Detail Trinitas Installation

Image/Text was on view at The Carroll Gallery of Tulane University’s Newcomb Art Department gathering those of us long fascinated by ways that we may wed image and text.

And now, Prospect.2 Biennial will be on view October 20, 2011 – January 29. 2012. I’ve joined with my studio partner, Jana Napoli, again to present a satellite offering, but this time the art is on the facade of our studio building, Borenstein Galleries at 511 Royal Street in the French Quarter, just down the block from the official P.2 Historic New Orleans Collection venue. That means, 24 hour visitation though evening viewing is recommended. My work Imprint: A Call to Disarm, a site-specific installation for the building’s vestibule, springs from the act of daily collecting, in this case a multitude of obituaries of New Orleans gunshot victims, from the days when they put it as a cause of death in the newspaper. It is a public call to acknowledge this senseless loss of lives and to end the violence.

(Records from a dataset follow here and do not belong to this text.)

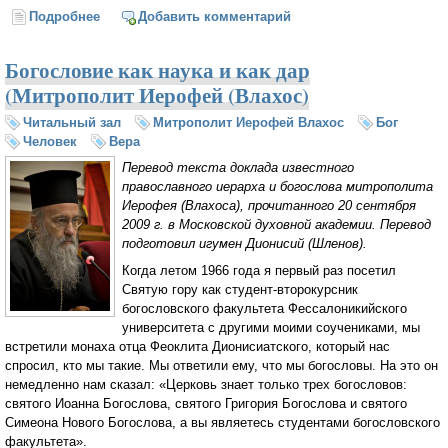
Подробнее
о Начало дня
Добавить комментарий
Богословие как наука и как дар
(Митрополит Иерофей (Влахос)
Читальный зал
Митрополит Иерофей Влахос
Бог
Человек
Вера
Перевод текста доклада известного
православного иерарха и богослова митрополита
Иерофея (Влахоса), прочитанного 20 сентября
2009 г. в Московской духовной академии. Перевод
подготовил игумен Дионисий (Шленов).
Когда летом 1966 года я первый раз посетил
Святую гору как студент-второкурсник
богословского факультета Фессалоникийского
университета с другими моими соучениками, мы
встретили монаха отца Феоклита Дионисиатского, который нас
спросил, кто мы такие. Мы ответили ему, что мы богословы. На это он
немедленно нам сказал: «Церковь знает только трех богословов:
святого Иоанна Богослова, святого Григория Богослова и святого
Симеона Нового Богослова, а вы являетесь студентами богословского
факультета».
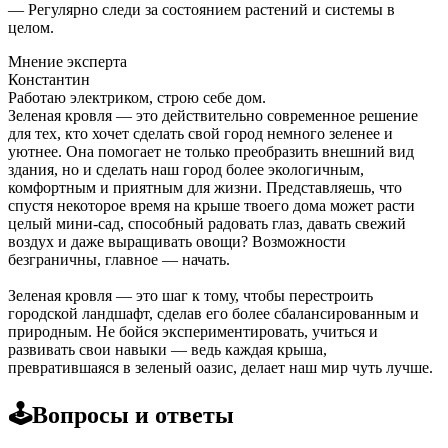
— Регулярно следи за состоянием растений и системы в
целом.
Мнение эксперта
Константин
Работаю электриком, строю себе дом.
Зеленая кровля — это действительно современное решение
для тех, кто хочет сделать свой город немного зеленее и
уютнее. Она помогает не только преобразить внешний вид
здания, но и сделать наш город более экологичным,
комфортным и приятным для жизни. Представляешь, что
спустя некоторое время на крыше твоего дома может расти
целый мини-сад, способный радовать глаз, давать свежий
воздух и даже выращивать овощи? Возможности
безграничны, главное — начать.
Зеленая кровля — это шаг к тому, чтобы перестроить
городской ландшафт, сделав его более сбалансированным и
природным. Не бойся экспериментировать, учиться и
развивать свои навыки — ведь каждая крыша,
превратившаяся в зеленый оазис, делает наш мир чуть лучше.
🕹️Вопросы и ответы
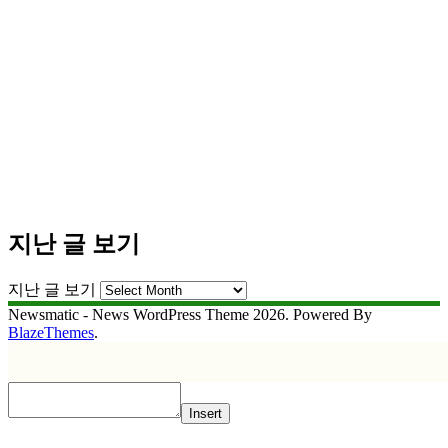
지난 글 보기
지난 글 보기
Newsmatic - News WordPress Theme 2026. Powered By
BlazeThemes
.
Insert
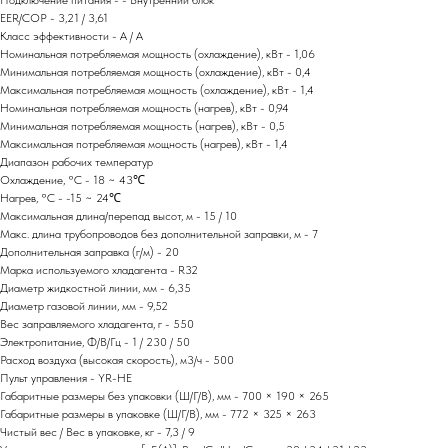
Подключение питания - - Внутренний блок
EER/COP - 3,21 / 3,61
Класс эффективности - A / A
Номинальная потребляемая мощность (охлаждение), кВт - 1,06
Минимальная потребляемая мощность (охлаждение), кВт - 0,4
Максимальная потребляемая мощность (охлаждение), кВт - 1,4
Номинальная потребляемая мощность (нагрев), кВт - 0,94
Минимальная потребляемая мощность (нагрев), кВт - 0,5
Максимальная потребляемая мощность (нагрев), кВт - 1,4
Диапазон рабочих температур
Охлаждение, °С - 18 ~ 43℃
Нагрев, °С - -15 ~ 24℃
Максимальная длина/перепад высот, м - 15 / 10
Макс. длина трубопроводов без дополнительной заправки, м - 7
Дополнительная заправка (г/м) - 20
Марка используемого хладагента - R32
Диаметр жидкостной линии, мм - 6,35
Диаметр газовой линии, мм - 9,52
Вес заправляемого хладагента, г - 550
Электропитание, Ф/В/Гц - 1 / 230 / 50
Расход воздуха (высокая скорость), м3/ч - 500
Пульт управления - YR-HE
Габаритные размеры без упаковки (Ш/Г/В), мм - 700 × 190 × 265
Габаритные размеры в упаковке (Ш/Г/В), мм - 772 × 325 × 263
Чистый вес / Вес в упаковке, кг - 7,3 / 9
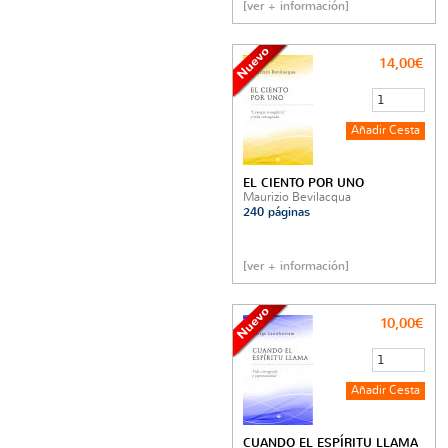
[ver + información]
14,00€
EL CIENTO POR UNO
Maurizio Bevilacqua
240 páginas
[ver + información]
10,00€
CUANDO EL ESPÍRITU LLAMA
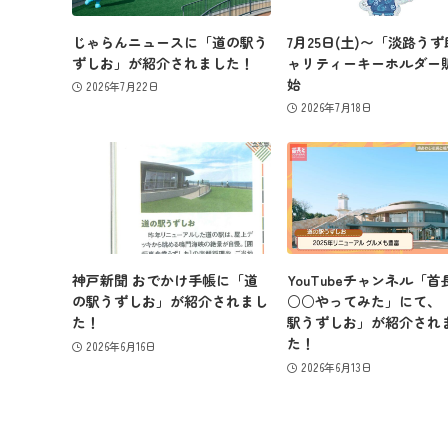
じゃらんニュースに「道の駅う
7月25日(土)〜「淡路う
ずしお」が紹介されました！
ャリティーキーホルダー
始
2026年7月22日
2026年7月18日
神戸新聞 おでかけ手帳に「道
YouTubeチャンネル「首
の駅うずしお」が紹介されまし
○○やってみた」にて、
た！
駅うずしお」が紹介され
た！
2026年6月16日
2026年6月13日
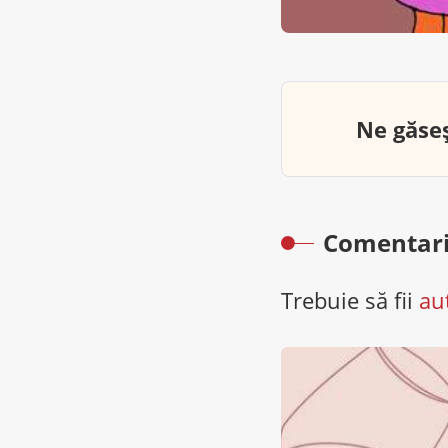
Ne găseș
Comentari
Trebuie să fii
au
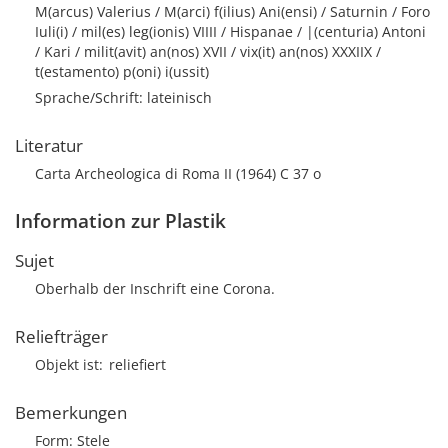
M(arcus) Valerius / M(arci) f(ilius) Ani(ensi) / Saturnin
/ Foro
Iuli(i) / mil(es) leg(ionis) VIIII / Hispanae / |(centuria) Antoni
/ Kari / milit(avit) an(nos) XVII / vix(it) an(nos) XXXIIX /
t(estamento) p(oni) i(ussit)
Sprache/Schrift: lateinisch
Literatur
Carta Archeologica di Roma II (1964) C 37 o
Information zur Plastik
Sujet
Oberhalb der Inschrift eine Corona.
Reliefträger
Objekt ist
reliefiert
Bemerkungen
Form: Stele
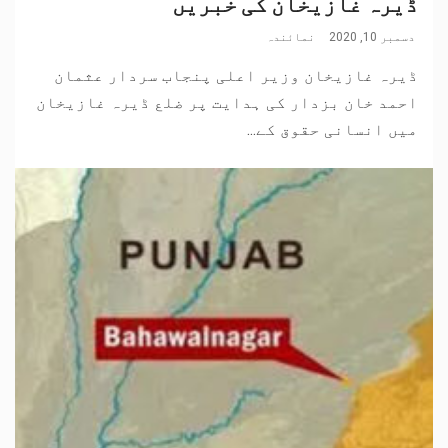
ڈیرہ غازیخان کی خبریں
دسمبر 10, 2020
نمائندہ
ڈیرہ غازیخان وزیر اعلی پنجاب سردار عثمان
احمد خان بزدار کی ہدایت پر ضلع ڈیرہ غازیخان
میں انسانی حقوق کے...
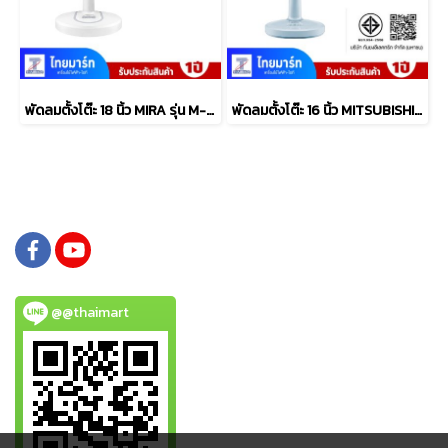
พัดลมตั้งโต๊ะ 18 นิ้ว MIRA รุ่น M-1813
พัดลมตั้งโต๊ะ 16 นิ้ว MITSUBISHI รุ่น D16A-GC ABL
@@thaimart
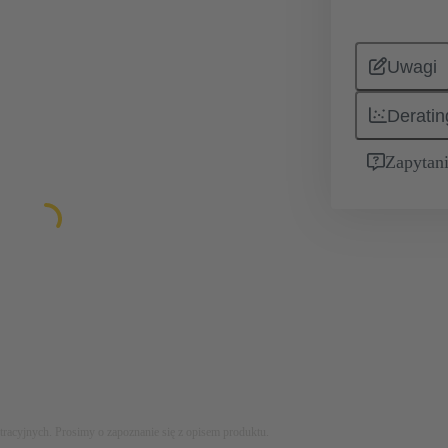
Uwagi
Deratin
Zapytani
stracyjnych. Prosimy o zapoznanie się z opisem produktu.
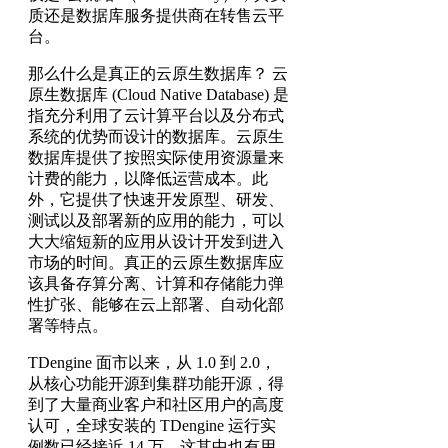
质还是数据库服务提供商在转售云平
台。
那么什么是真正的云原生数据库？ 云
原生数据库 (Cloud Native Database) 是
指充分利用了云计算平台以及分布式
系统的优势而设计的数据库。云原生
数据库提供了按照实际使用资源量来
计费的能力，以降低运营成本。此
外，它提供了快速开发原型、研发、
测试以及部署新的应用的能力，可以
大大缩短新的应用从设计开发到进入
市场的时间。真正的云原生数据库应
该具备存算分离、计算和存储能力弹
性扩张、能够在云上部署、自动化部
署等特点。
TDengine 面市以来，从 1.0 到 2.0，
从核心功能开源到集群功能开源，得
到了大量商业客户和社区用户的高度
认可，全球安装的 TDengine 运行实
例数已经接近 14 万。这其中也有用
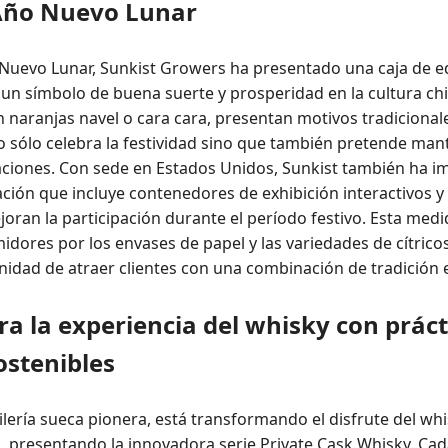
 Año Nuevo Lunar
uevo Lunar, Sunkist Growers ha presentado una caja de edi
un símbolo de buena suerte y prosperidad en la cultura chin
on naranjas navel o cara cara, presentan motivos tradicional
no sólo celebra la festividad sino que también pretende mant
braciones. Con sede en Estados Unidos, Sunkist también ha
ación que incluye contenedores de exhibición interactivos 
ejoran la participación durante el período festivo. Esta medi
idores por los envases de papel y las variedades de cítricos
unidad de atraer clientes con una combinación de tradición 
 la experiencia del whisky con práct
ostenibles
lería sueca pionera, está transformando el disfrute del whi
, presentando la innovadora serie Private Cask Whisky. Cad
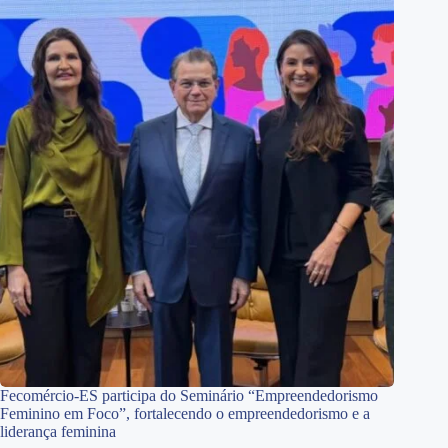
Fecomércio-ES participa do Seminário “Empreendedorismo
Feminino em Foco”, fortalecendo o empreendedorismo e a
liderança feminina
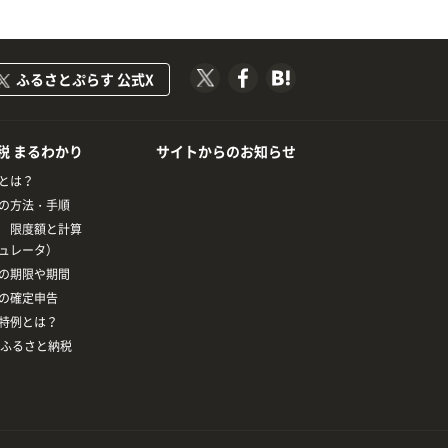
ふるさとぷらす 公式X
税 まるわかり
サイトからのお知らせ
とは？
の方法・手順
 限度額と計算
ュレータ）
の期限や期間
の確定申告
特例とは？
とふるさと納税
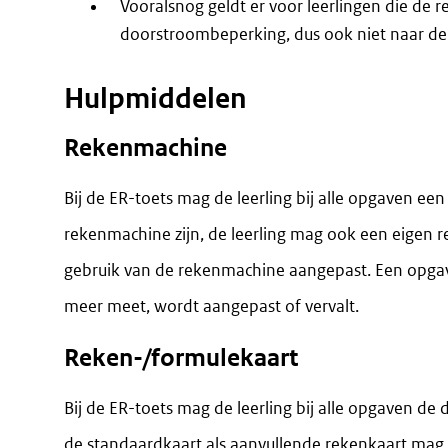
Vooralsnog geldt er voor leerlingen die de
doorstroombeperking, dus ook niet naar de
Hulpmiddelen
Rekenmachine
Bij de ER-toets mag de leerling bij alle opgaven 
rekenmachine zijn, de leerling mag ook een eigen 
gebruik van de rekenmachine aangepast. Een opgave
meer meet, wordt aangepast of vervalt.
Reken-/formulekaart
Bij de ER-toets mag de leerling bij alle opgaven de
de standaardkaart als aanvullende rekenkaart mag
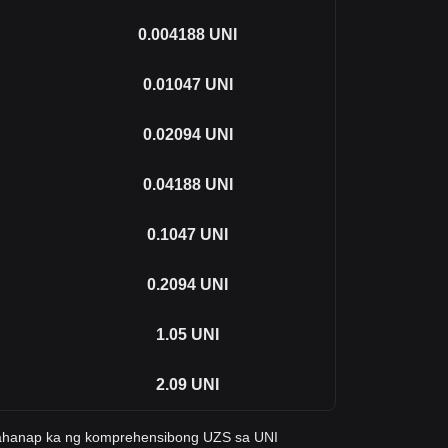
0.004188
UNI
0.01047
UNI
0.02094
UNI
0.04188
UNI
0.1047
UNI
0.2094
UNI
1.05
UNI
2.09
UNI
kahanap ka ng komprehensibong UZS sa UNI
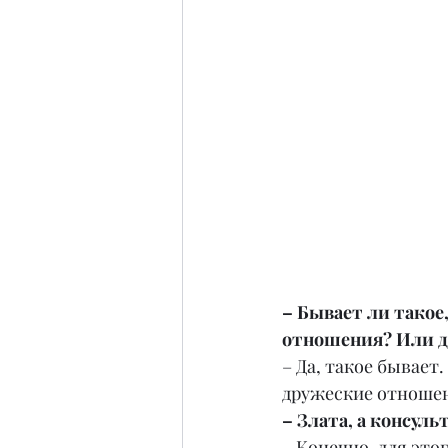
– Бывает ли такое
отношения? Или д
– Да, такое бывает
дружеские отношен
– Злата, а консул
– Конечно, для это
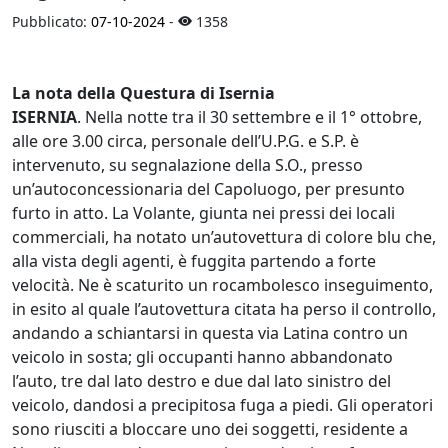
Pubblicato:
07-10-2024
-
1358
La nota della Questura di Isernia
ISERNIA
. Nella notte tra il 30 settembre e il 1° ottobre,
alle ore 3.00 circa, personale dell’U.P.G. e S.P. è
intervenuto, su segnalazione della S.O., presso
un’autoconcessionaria del Capoluogo, per presunto
furto in atto. La Volante, giunta nei pressi dei locali
commerciali, ha notato un’autovettura di colore blu che,
alla vista degli agenti, è fuggita partendo a forte
velocità. Ne è scaturito un rocambolesco inseguimento,
in esito al quale l’autovettura citata ha perso il controllo,
andando a schiantarsi in questa via Latina contro un
veicolo in sosta; gli occupanti hanno abbandonato
l’auto, tre dal lato destro e due dal lato sinistro del
veicolo, dandosi a precipitosa fuga a piedi. Gli operatori
sono riusciti a bloccare uno dei soggetti, residente a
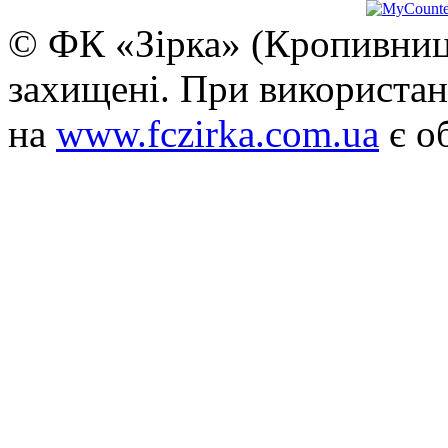
© ФК «Зірка» (Кропивниць
захищені. При використан
на
www.fczirka.com.ua
є о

Jana’s installation deals with Floodwall, comprised of hundreds of drawers put out for trash that she collected immediately after the Post-Katrina floods from neighborhoods all over New Orleans and assembled into a Maya Lin-like memorial, which has been exhibited internationally and will be burned at the bonfire on the Algiers Levee at 8 p.m. on the evening of December 3.

Mark your calendars to open the new year with RAW curated by Sharon Jacques and Luis Cruz Azaceta at Homespace Gallery in the St. Claude Arts District. SCAD openings are always the second Saturdays of each month.